* _TASK BRIEF_
Wherever the string "shoulder" shows up in the records below, return that line.

========================================================================

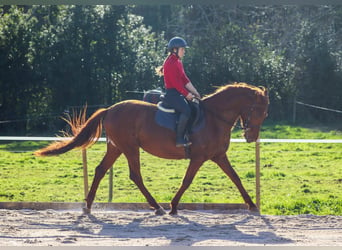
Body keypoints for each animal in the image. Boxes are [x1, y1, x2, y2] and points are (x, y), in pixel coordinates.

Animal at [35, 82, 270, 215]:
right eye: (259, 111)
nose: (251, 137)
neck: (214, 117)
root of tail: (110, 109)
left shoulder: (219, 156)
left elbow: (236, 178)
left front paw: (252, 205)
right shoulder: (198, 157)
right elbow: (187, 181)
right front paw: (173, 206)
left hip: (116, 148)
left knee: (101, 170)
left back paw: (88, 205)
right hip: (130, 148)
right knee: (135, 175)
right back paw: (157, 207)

========================================================================

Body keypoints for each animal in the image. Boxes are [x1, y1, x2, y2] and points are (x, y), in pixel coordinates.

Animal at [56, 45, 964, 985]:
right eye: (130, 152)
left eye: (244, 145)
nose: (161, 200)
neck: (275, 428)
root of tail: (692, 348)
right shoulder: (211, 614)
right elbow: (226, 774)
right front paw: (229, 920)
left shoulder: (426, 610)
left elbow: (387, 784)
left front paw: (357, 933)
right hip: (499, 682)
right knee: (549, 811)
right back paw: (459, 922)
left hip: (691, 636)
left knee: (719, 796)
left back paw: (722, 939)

========================================================================

* _RESULT BELOW_
left shoulder: (219, 156)
right shoulder: (198, 157)
right shoulder: (211, 614)
left shoulder: (426, 610)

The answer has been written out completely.